How to Write a Waitlist Letter of Continued Interest?
Write a letter of continued interest (LOCI) that does three jobs fast: confirm you’re still all-in, deliver one or two genuinely new updates, and make it easy for the reader to picture you enrolling. Don’t re-summarize your entire application or write a love poem to the campus squirrels; they already have your file, and flattery reads like panic. Open with a clear commitment (as clear as “If admitted, I will enroll”, but only if it’s true), then drop your highest-signal updates: stronger grades, an award, a leadership jump, a meaningful project result, a new portfolio piece. Close by tying those updates to one specific academic or community fit point and a crisp thanks. Keep it to 250-350 words, clean subject line, your full name and applicant ID (if requested), and send it through the portal if they have one.

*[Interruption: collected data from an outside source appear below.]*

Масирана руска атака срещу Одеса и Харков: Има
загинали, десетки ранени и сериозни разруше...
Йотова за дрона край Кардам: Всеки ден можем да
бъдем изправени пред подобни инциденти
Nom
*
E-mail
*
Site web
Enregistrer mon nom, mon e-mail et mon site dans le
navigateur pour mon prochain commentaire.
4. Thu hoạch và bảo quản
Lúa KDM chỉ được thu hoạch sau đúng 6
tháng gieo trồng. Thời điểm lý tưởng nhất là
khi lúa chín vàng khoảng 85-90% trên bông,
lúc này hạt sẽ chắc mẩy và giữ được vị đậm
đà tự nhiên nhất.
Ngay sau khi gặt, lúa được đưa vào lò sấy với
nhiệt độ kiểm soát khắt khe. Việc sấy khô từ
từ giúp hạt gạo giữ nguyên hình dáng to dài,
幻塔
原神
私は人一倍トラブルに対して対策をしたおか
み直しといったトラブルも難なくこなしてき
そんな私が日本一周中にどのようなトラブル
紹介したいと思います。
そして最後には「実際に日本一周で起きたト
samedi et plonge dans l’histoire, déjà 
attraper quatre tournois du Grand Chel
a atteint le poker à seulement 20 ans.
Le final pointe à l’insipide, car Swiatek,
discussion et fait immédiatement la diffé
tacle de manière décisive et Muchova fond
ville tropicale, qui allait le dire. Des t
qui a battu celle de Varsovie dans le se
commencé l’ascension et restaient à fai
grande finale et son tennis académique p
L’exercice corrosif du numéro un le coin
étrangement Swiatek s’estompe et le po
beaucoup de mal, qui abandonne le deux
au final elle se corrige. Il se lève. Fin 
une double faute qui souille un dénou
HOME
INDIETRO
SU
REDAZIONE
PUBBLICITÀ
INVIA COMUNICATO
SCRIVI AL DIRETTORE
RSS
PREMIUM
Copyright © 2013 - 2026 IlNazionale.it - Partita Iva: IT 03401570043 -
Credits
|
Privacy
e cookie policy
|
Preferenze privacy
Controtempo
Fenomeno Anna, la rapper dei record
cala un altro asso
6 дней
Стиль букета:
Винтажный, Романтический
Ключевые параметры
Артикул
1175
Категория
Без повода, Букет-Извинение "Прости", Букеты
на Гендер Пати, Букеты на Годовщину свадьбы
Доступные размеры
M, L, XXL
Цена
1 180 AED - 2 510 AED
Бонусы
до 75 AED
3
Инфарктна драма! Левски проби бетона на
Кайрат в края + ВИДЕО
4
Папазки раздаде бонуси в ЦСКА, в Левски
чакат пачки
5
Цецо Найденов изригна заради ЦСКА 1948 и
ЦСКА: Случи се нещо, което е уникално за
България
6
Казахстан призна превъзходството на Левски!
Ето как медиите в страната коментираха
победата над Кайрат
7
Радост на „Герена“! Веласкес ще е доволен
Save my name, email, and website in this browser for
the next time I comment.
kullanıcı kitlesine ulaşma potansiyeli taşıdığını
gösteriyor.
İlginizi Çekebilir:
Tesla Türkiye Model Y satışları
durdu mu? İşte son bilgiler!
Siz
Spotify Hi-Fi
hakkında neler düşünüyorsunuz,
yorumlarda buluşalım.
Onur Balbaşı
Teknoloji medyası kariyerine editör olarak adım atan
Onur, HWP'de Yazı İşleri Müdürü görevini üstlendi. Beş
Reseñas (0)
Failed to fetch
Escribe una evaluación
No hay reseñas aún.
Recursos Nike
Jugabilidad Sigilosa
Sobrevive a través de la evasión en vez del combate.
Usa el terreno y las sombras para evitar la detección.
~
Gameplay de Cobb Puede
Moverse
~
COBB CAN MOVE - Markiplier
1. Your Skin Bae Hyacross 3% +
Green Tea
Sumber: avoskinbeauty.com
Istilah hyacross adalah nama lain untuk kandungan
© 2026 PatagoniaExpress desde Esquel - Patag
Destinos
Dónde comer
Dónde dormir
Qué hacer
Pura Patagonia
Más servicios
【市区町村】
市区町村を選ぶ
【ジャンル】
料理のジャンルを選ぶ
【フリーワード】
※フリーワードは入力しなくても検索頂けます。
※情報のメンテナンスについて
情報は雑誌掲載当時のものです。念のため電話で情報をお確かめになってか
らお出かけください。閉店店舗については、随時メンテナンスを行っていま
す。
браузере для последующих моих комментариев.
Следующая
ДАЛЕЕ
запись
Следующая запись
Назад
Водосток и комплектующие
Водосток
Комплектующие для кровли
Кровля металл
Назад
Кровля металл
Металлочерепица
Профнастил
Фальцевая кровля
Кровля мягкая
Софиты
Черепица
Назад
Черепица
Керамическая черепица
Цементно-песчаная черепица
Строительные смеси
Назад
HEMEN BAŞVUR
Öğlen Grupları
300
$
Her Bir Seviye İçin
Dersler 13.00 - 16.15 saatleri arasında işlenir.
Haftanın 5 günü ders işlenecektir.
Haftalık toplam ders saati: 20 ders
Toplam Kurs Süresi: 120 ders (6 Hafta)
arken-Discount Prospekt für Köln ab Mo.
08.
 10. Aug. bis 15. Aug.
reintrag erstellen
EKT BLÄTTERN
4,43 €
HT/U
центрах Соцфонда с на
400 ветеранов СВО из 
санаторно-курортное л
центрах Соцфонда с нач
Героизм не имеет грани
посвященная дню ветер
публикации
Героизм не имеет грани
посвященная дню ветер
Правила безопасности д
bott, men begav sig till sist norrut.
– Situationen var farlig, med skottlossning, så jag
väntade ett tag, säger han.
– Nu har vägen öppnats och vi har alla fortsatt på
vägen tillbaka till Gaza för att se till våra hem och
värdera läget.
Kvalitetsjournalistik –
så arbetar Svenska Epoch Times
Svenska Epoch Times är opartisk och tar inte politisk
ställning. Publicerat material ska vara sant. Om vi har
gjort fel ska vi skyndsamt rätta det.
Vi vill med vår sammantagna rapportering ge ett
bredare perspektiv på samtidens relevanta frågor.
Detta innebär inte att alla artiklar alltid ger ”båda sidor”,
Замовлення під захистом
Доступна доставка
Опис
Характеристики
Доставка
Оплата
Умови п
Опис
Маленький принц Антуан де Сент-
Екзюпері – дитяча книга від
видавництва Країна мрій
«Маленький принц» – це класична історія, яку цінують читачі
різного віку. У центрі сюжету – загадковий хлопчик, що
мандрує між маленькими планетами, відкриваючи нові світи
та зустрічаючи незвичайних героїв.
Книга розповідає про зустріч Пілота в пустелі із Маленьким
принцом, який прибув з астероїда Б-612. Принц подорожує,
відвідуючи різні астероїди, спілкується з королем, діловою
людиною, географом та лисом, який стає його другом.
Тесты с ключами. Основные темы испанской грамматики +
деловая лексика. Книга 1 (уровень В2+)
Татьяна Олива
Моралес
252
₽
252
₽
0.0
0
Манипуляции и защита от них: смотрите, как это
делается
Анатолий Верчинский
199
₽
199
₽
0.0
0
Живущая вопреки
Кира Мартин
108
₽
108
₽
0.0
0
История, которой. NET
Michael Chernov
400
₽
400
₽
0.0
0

The real game isn’t “convince them you’re passionate.” It’s reduce their risk. A waitlist admit is an enrollment and performance bet made under time pressure, so your LOCI should read like a de-risking memo, not a diary entry. Quick diagnostic: if your new information wouldn’t change a rational person’s odds in a poker hand, it doesn’t belong. If you tend to ramble, limit yourself to two updates and one fit link; if you tend to be too sparse, add a single sentence that shows forward motion (“I’m continuing X this spring and will share results if helpful”). You’re not auditioning for sincerity. You’re handing them reasons to say yes without needing a meeting.